**Document section**
------------------------------------------------------------
How to recognize depression and stress in children

Now, here’s a statistic that should cause us all to be a bit concerned. According to KidsHealth.org, there are approximately 17 million people in the United States who suffer with depression. What may be even more alarming is that reportedly, one in every 33 children and one in every eight teenagers battle with depression as well. If depression is left untreated, it can lead to anything from poor school performance to suicide attempts. Plus, one of the biggest concerns with this health issue is that sometimes it goes unnoticed and untreated until it’s too late.

So, what are some of the ways to recognize some of the signs of stress and depression in young children so that you can know what to look for as it relates to your own kids? We have a list of five symptoms of depression that you should definitely consult a doctor or therapist about if you start to notice them in your son or daughter below:

They are very sad (all of the time). We all have times when some days are better than others. However, if you notice that your child is very sad or has been crying a lot and often and when you ask them what’s wrong they are unable to provide you with a definitive answer and their low mood goes on for days on end, this is definitely a symptom to take special note of.

They have a loss of appetite. Children may not always like what they’re given to eat, but it’s rare that they don’t have an appetite. If your child finds an excuse to not eat breakfast, lunch or dinner, even when you serve their favorite kinds of foods, this is another sign that they may be battling, on some level, with depression.
------------------------------------------------------------
**Exercise data**
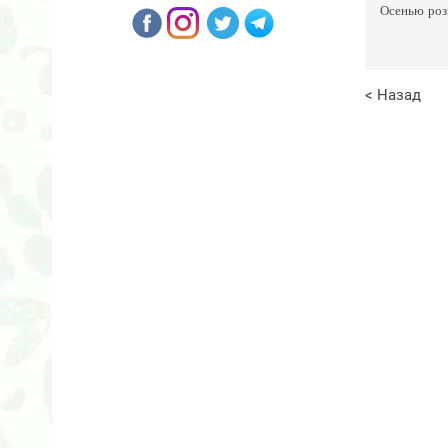
Осенью розы
< Назад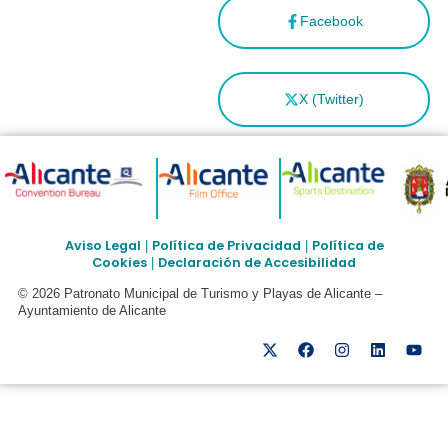
Facebook
X (Twitter)
Aviso Legal
Política de Privacidad
Política de
|
|
Cookies
Declaración de Accesibilidad
|
© 2026 Patronato Municipal de Turismo y Playas de Alicante –
Ayuntamiento de Alicante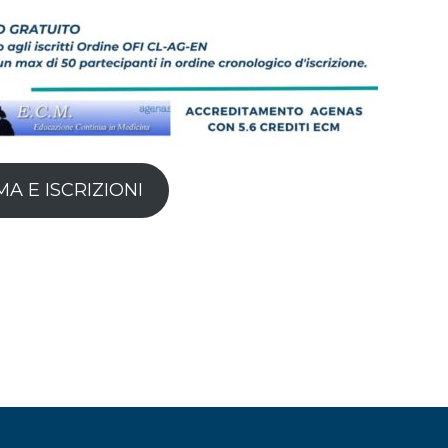
 E ISCRIZIONI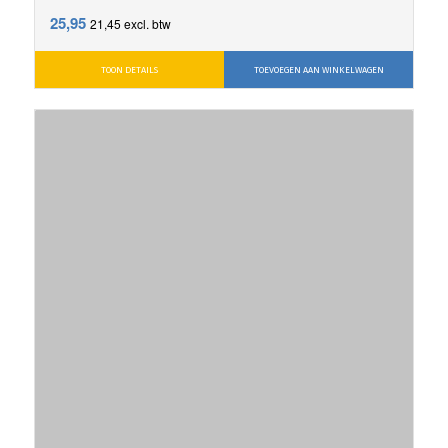
25,95
21,45
excl. btw
TOON DETAILS
TOEVOEGEN AAN WINKELWAGEN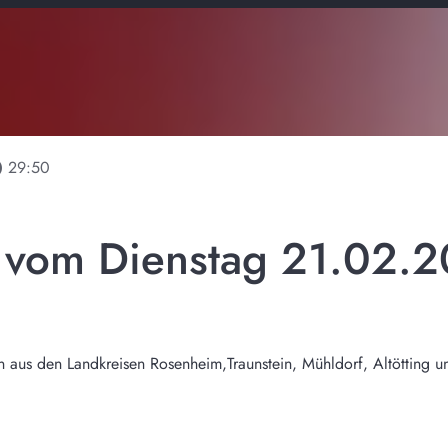
line
29:50
l vom Dienstag 21.02.
n aus den Landkreisen Rosenheim,Traunstein, Mühldorf, Altötting 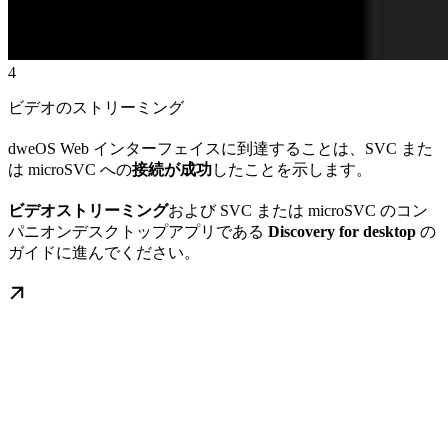
4
ビデオのストリーミング
dweOS Web インターフェイスに到達することは、SVC また
は microSVC への
接続が成功
したことを示します。
ビデオストリーミング
および SVC または microSVC のコン
パニオンデスクトップアプリである
Discovery for desktop
の
ガイドに進んでください。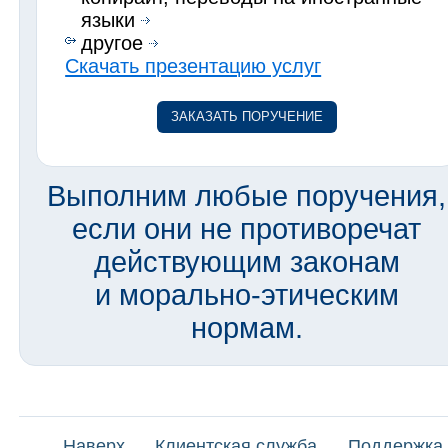
языки
другое
Скачать презентацию услуг
ЗАКАЗАТЬ ПОРУЧЕНИЕ
Выполним любые поручения,
если они не противоречат
действующим законам
и морально-этическим
нормам.
Наверх
Клиентская служба
Поддержка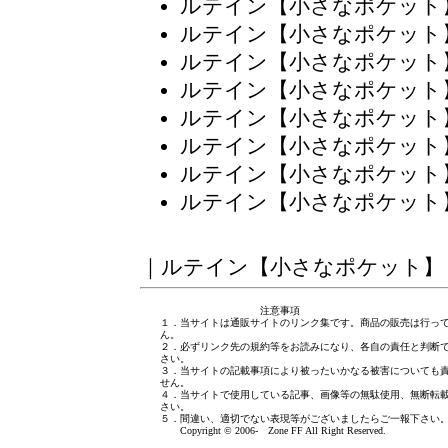
ルテイン【小さなポケット
ルテイン【小さなポケット
ルテイン【小さなポケット
ルテイン【小さなポケット
ルテイン【小さなポケット
ルテイン【小さなポケット
ルテイン【小さなポケット
ルテイン【小さなポケット
｜
ルテイン【小さなポケット】
注意事項
１．当サイトは通販サイトのリンク集です。商品の販売は行っ
ん。
２．必ずリンク先の規約等をお読みになり、各自の責任と判断
さい。
３．当サイトの記載事項により被ったいかなる被害についても
せん。
４．当サイトで使用している記事、画像等の無駄使用、無断転
さい。
５．間違い、適切でない表現等がございましたら
ご一報下さい
Copyright © 2006- Zone FF All Right Reserved.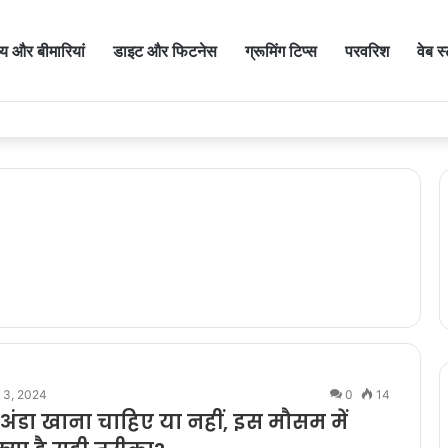
थ्य और बीमारियां
डाइट और फिटनेस
ग्रूमिंग टिप्स
परवरिश
वेब स
 3, 2024
0
14
में अंडा खाना चाहिए या नहीं, इस मौसम में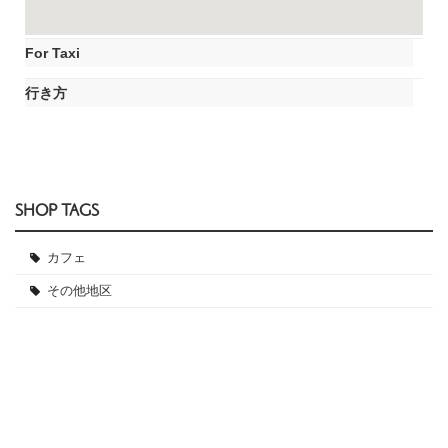
For Taxi
行き方
SHOP TAGS
カフェ
その他地区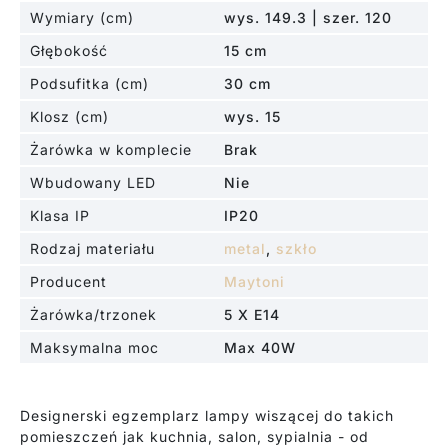
Wymiary (cm)
wys. 149.3 | szer. 120
Głębokość
15 cm
Podsufitka (cm)
30 cm
Klosz (cm)
wys. 15
Żarówka w komplecie
Brak
Wbudowany LED
Nie
Klasa IP
IP20
Rodzaj materiału
metal
,
szkło
Producent
Maytoni
Żarówka/trzonek
5 X E14
Maksymalna moc
Max 40W
Designerski egzemplarz lampy wiszącej do takich
pomieszczeń jak kuchnia, salon, sypialnia - od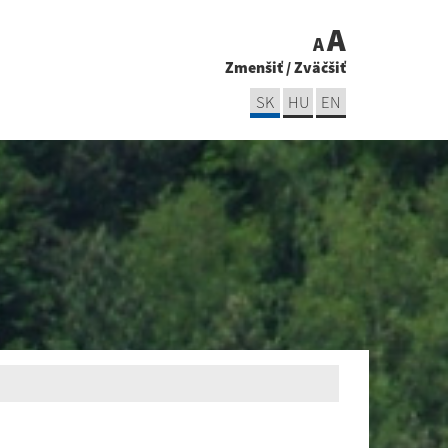
A
A
Zmenšiť
/
Zväčšiť
SK
HU
EN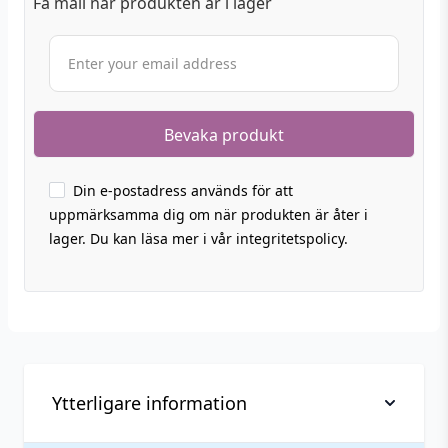
Få mail när produkten är i lager
Din e-postadress används för att
uppmärksamma dig om när produkten är åter i
lager. Du kan läsa mer i vår integritetspolicy.
Ytterligare information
------------------------------------------------------------
**Problems and tasks**
**1.** In the article on depression in children, starting with "So, what are" and going on through "special note of.", replace "depression" with "anxiety".
**2.** In the article on depression in children, how many children reportedly battle with depression?
**3.** Please continue the article on depression in children from where it stops.
None of the material is required for these tasks.

**Solved problems**
**1.**
So, what are some of the ways to recognize some of the signs of stress and anxiety in young children so that you can know what to look for as it relates to your own kids? We have a list of five symptoms of anxiety that you should definitely consult a doctor or therapist about if you start to notice them in your son or daughter below:

They are very sad (all of the time). We all have times when some days are better than others. However, if you notice that your child is very sad or has been crying a lot and often and when you ask them what’s wrong they are unable to provide you with a definitive answer and their low mood goes on for days on end, this is definitely a symptom to take special note of.

**2.** One in every 33 children.

**3.**
They are always tired. How many children do you know who would rather go to bed early than stay up with everyone else? It’s one thing if your child has had a really busy day and they turn in early due to complete exhaustion. It’s another matter entirely if they would prefer to go to bed right after school and they can easily sleep until the following morning, night after night. A lot of people who struggle with depression use sleep as an escape mechanism (because if you’re not awake, you tend not to think so much). A child needs between 8-12 hours of sleep per night based on their age. If your child is getting more than that, all of the time, speak with your physician about it.

They isolate themselves. If you’ve ever done any research on child therapy, you might have read that any time that a child spends a lot of time alone, especially if they would prefer to be in a dark room or they are not really doing anything other than lying on the bed or looking out of the window, they could be dealing with some level of depression. Even shy children tend to want some kind of attention from those they are comfortable with and so if your child always asks to be alone, take this as another telltale depression sign.

They drastically change their appearance. When we don’t feel happy, it tends to show in how we look. If you notice drastic changes in your child’s appearance (they wear dark clothes all of the time, they have made attempts to change their hair on their own or they have even lost a significant amount of weight), this is another red flag. Don’t assume that they are simply “doing what kids do”. Depression can oftentimes be an overwhelming emotion that they don’t know how to properly convey. So, make sure to look for the signs, ask them how they are feeling and if necessary, get them the help that they need. Depression can be treated once it’s diagnosed and that comes first with noticing the signs and then sharing them with a professional that you trust.